PS—My rule of thumb is that if a claim is only established by a look at proxies from thousands of years ago, it is a very weak claim and should be treated with great suspicion … and your cited paper is no exception. Yes, as you say, you can make all kinds of claims for longer term periodicities … but if you look at the various authors addressing the same question with different proxies, they rarely find the same periodicities.
Willis,
There is no perfect proxy record. Luckily we have two different proxies for the solar modulation of galactic cosmic rays that undergo different climate pathway modification. The knowledge of those pathways has also improved, so our reconstruction of past solar activity combining all this knowledge and both proxies is improving.
You can find the paper:
McCracken, K. G., et al. “A phenomenological study of the cosmic ray variations over the past 9400 years, and their implications regarding solar activity and the solar dynamo.” Solar Physics 286.2 (2013): 609-627.
here:
http://sci-hub.io/10.1007/s11207-013-0265-0
This paper uses different sets of data and some of them are modified by mathematical functions. The data that is available is the main one, that is used to establish the solar modulation function Φ:
“Recent studies (Steinhilber et al., 2012) have combined all available data for the past 9400 years, thereby extracting the solar signal from extraneous atmospheric and climate-related effects. This article examines this new record in both the time and frequency domains, which yields detailed information regarding the time-dependent modulation of the galactic cosmic-rays by the Sun, and by inference, the long-term variability of solar activity and the solar magnetic dynamo.”

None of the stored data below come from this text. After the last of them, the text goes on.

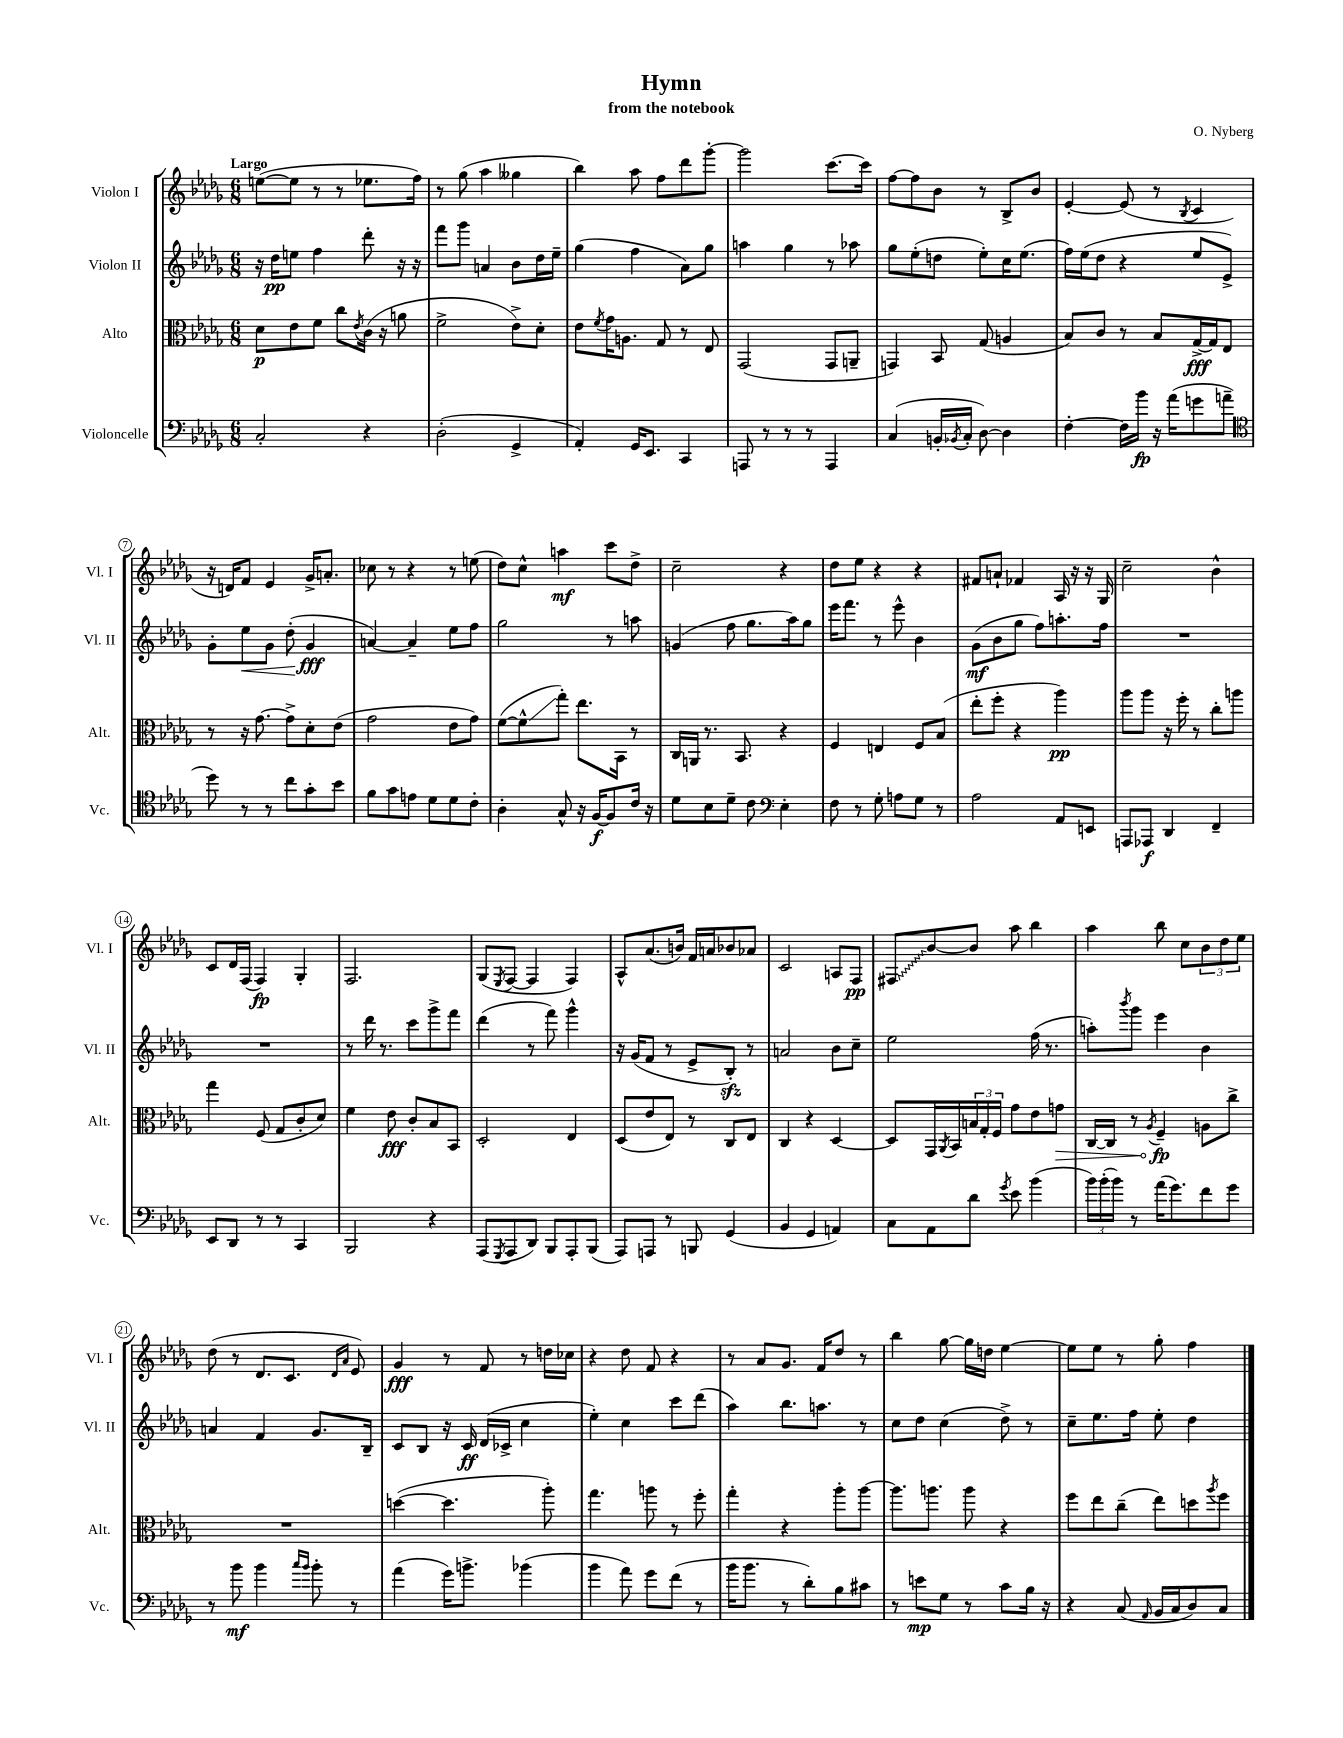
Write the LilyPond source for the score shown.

\header { title = "Hymn" composer = "O. Nyberg" subtitle = "from the notebook" }
<<
\new StaffGroup <<
\new Staff = "s0" \with { instrumentName = "Violon I" shortInstrumentName = "Vl. I" } {
    \clef treble \key des \major \numericTimeSignature \time 6/8 \tempo "Largo"
    e''8~( e''8 r8 r8 ees''8. f''16) |
    r8 ges''8( aes''4 geses''4 |
    bes''4) aes''8 f''8 des'''8 ges'''8~-. |
    ges'''2 c'''8.~ c'''16 |
    f''8~ f''8 bes'8 r8 bes8-> bes'8 |
    ees'4~-. ees'8( r8 \acciaccatura { bes8 } c'4 |
    r16 d'16) f'8 ees'4 ges'16-> a'8.-. |
    ces''8 r8 r4 r8 e''8( |
    des''8) c''8-^ a''4\mf c'''8 des''8-> |
    c''2-- r4 |
    des''8 ees''8 r4 r4 |
    fis'8 a'8-! fes'4 aes16 r16 r16 ges16 |
    c''2-- bes'4-^ |
    c'8 des'16 f16( f4\fp) ges4-. |
    f2. |
    ges8( \acciaccatura { ees8 } f8~ f4 f4) |
    aes8-^ aes'8.( b'16) f'16 a'16 bes'8 aes'8 |
    c'2 a8 f8\pp |
    \once \override Glissando.style = #'zigzag fis8\glissando bes'8~ bes'8 aes''8 bes''4 |
    aes''4 bes''8 c''8 \tuplet 3/2 { bes'8 des''8 ees''8 } |
    des''8( r8 des'8. c'8. \grace { des'16 aes'16 } ees'8) |
    ges'4\fff r8 f'8 r8 d''16 ces''16 |
    r4 des''8 f'8 r4 |
    r8 aes'8 ges'8. f'16 des''8 r8 |
    bes''4 ges''8~ ges''16 d''16 ees''4~ |
    ees''8 ees''8 r8 ges''8-. f''4 \bar "|." |
}
\new Staff = "s1" \with { instrumentName = "Violon II" shortInstrumentName = "Vl. II" } {
    \clef treble \key des \major \numericTimeSignature \time 6/8
    r16 des''16\pp e''8 f''4 des'''8-. r16 r16 |
    f'''8 ges'''8 a'4 bes'8 des''16 ees''16-- |
    ges''4( f''4 aes'8) ges''8 |
    a''4 ges''4 r8 aes''8 |
    ges''8 ees''8-.( d''8 ees''8-.) c''16 ees''8.( |
    f''16) ees''16( des''8 r4 ees''8 ees'8->) |
    ges'8-. ees''8\< ges'8 des''8-.\!( ges'4\fff |
    a'4~) a'4-- ees''8 f''8 |
    ges''2 r8 a''8 |
    g'4( f''8 ges''8. aes''16) ges''8 |
    ees'''16 f'''8. r8 ees'''8-^ bes'4 |
    ges'8\mf( bes'8 ges''8 f''8) a''8.-. f''16 |
    R2. |
    R2. |
    r8 des'''16 r8. c'''8 ges'''8-> f'''8 |
    des'''4( r8 f'''8) ges'''4-^ |
    r16 ges'16( f'8 r8 ees'8-> bes8-.\sfz) r8 |
    a'2 bes'8 c''8-- |
    ees''2 f''16( r8. |
    a''8-.) \acciaccatura { bes'''8 } ges'''8 ees'''4 bes'4 |
    a'4 f'4 ges'8. bes16-- |
    c'8 bes8 r16 c'16\ff des'16( ces'16-> c''4 |
    ees''4-.) c''4 c'''8 des'''8( |
    aes''4) bes''8. a''8. r8 |
    c''8 des''8 c''4( des''8->) r8 |
    c''8-- ees''8. f''16 ees''8-. des''4 \bar "|." |
}
\new Staff = "s2" \with { instrumentName = "Alto" shortInstrumentName = "Alt." } {
    \clef alto \key des \major \numericTimeSignature \time 6/8
    des'8\p ees'8 f'8 c''8 \acciaccatura { ees'8 } c'16( r16 a'8 |
    f'2-> ees'8->) des'8-. |
    ees'8 \acciaccatura { f'8 } ges'16 a8. ges8 r8 ees8 |
    ges,2( ges,8 a,8-- |
    g,4) bes,8 ges8( a4 |
    bes8) c'8 r8 bes8 ges16~->\fff ges16 ees8 |
    r8 r16 ges'8.~ ges'8-> des'8-. ees'8( |
    ges'2 ees'8 ges'8) |
    f'8~( f'8-^\glissando ges''8-.) ees''8. bes,16 r8 |
    c16 a,16 r8. bes,8. r4 |
    f4 e4 f8 bes8( |
    ees''8-. f''8-. r4 aes''4\pp) |
    aes''8 aes''8 r16 f''16-. r8 c''8-. a''8 |
    ges''4 f8( ges8 c'8-. des'8) |
    f'4 ees'8\fff c'8-. bes8 bes,8 |
    des2-. ees4 |
    des8( ees'8 ees8) r8 c8 ees8 |
    c4 r4 des4~ |
    des8 ges,16 \acciaccatura { aes,8 } bes,16 \tuplet 3/2 { b16 ges16-. f16 } ges'8 ees'8 \once \override Hairpin.circled-tip = ##t g'8\> |
    c16~ c16 r8 \acciaccatura { aes8 } f4--\fp\! a8 c''8-> |
    R2. |
    d''4~( d''4. aes''8-.) |
    ges''4. a''8 r8 f''8-. |
    ges''4-. r4 aes''8-. aes''8~ |
    aes''8. a''8. a''8 r4 |
    f''8 ees''8 c''8--( ees''8) d''8 \acciaccatura { aes''8 } f''8 \bar "|." |
}
\new Staff = "s3" \with { instrumentName = "Violoncelle" shortInstrumentName = "Vc." } {
    \clef bass \key des \major \numericTimeSignature \time 6/8
    c2-. r4 |
    des2-.( ges,4-> |
    aes,4-.) ges,16 ees,8. c,4 |
    a,,8 r8 r8 r8 a,,4 |
    c4( b,16-. \acciaccatura { bes,8 } c16-. des8~) des4 |
    f4~-. f16 bes'16\fp r16 aes'16( g'8 a'8-- |
    \clef tenor des''8) r8 r8 c''8 ges'8-. bes'8 |
    f'8 ges'8 e'8 des'8 des'8 c'8-. |
    aes4-. ges8-^ r16 f16~\f f8 c'16 r16 |
    des'8 bes8 des'8-- c'8 \clef bass ees4-. |
    f8 r8 ges8-. a8 ges8 r8 |
    aes2 aes,8 e,8 |
    a,,8 aes,,8\f des,4 f,4-- |
    ees,8 des,8 r8 r8 c,4 |
    bes,,2 r4 |
    aes,,8( \acciaccatura { ges,,8 } aes,,8 des,8) bes,,8 aes,,8-. bes,,8( |
    aes,,8) a,,8 r8 b,,8 ges,4( |
    bes,4 ges,4 a,4) |
    c8 aes,8 des'8 \acciaccatura { ges'8 } ees'8 bes'4( |
    \tuplet 3/2 { bes'16) bes'16-.( bes'16) } r8 aes'16( ges'8.) f'8 ges'8 |
    r8 bes'8\mf bes'4 \grace { c''16 bes'16 } bes'8-. r8 |
    aes'4( ges'16) b'8.-> bes'4( |
    bes'4 aes'8) ges'8 f'8( r8 |
    bes'16 bes'8. r8 des'8-.) bes8 cis'8 |
    r8 e'8\mp ges8 r8 c'8 bes16 r16 |
    r4 c8( \grace { aes,16 } bes,16 c16 des8) c8 \bar "|." |
}
>>
>>
\layout { \context { \Score \override BarNumber.stencil = #(make-stencil-circler 0.1 0.3 ly:text-interface::print) } }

This data is available here:
ftp://ftp.ncdc.noaa.gov/pub/data/paleo/climate_forcing/solar_variability/steinhilber2012.txt
ftp://ftp.ncdc.noaa.gov/pub/data/paleo/climate_forcing/solar_variability/steinhilber2012.xls
We can discuss the importance of these periodic oscillations and whether they constitute a true cycle or not, but many of them are found study after study, both in climate proxies and in these solar proxies, so their existence is pretty solid and not due to climate contamination.
@ur momisugly Willis Eschenbach
April 21, 2016 at 11:14 am : So, a matter of raining on Lief reining in? Sorry, couldn’t resist either.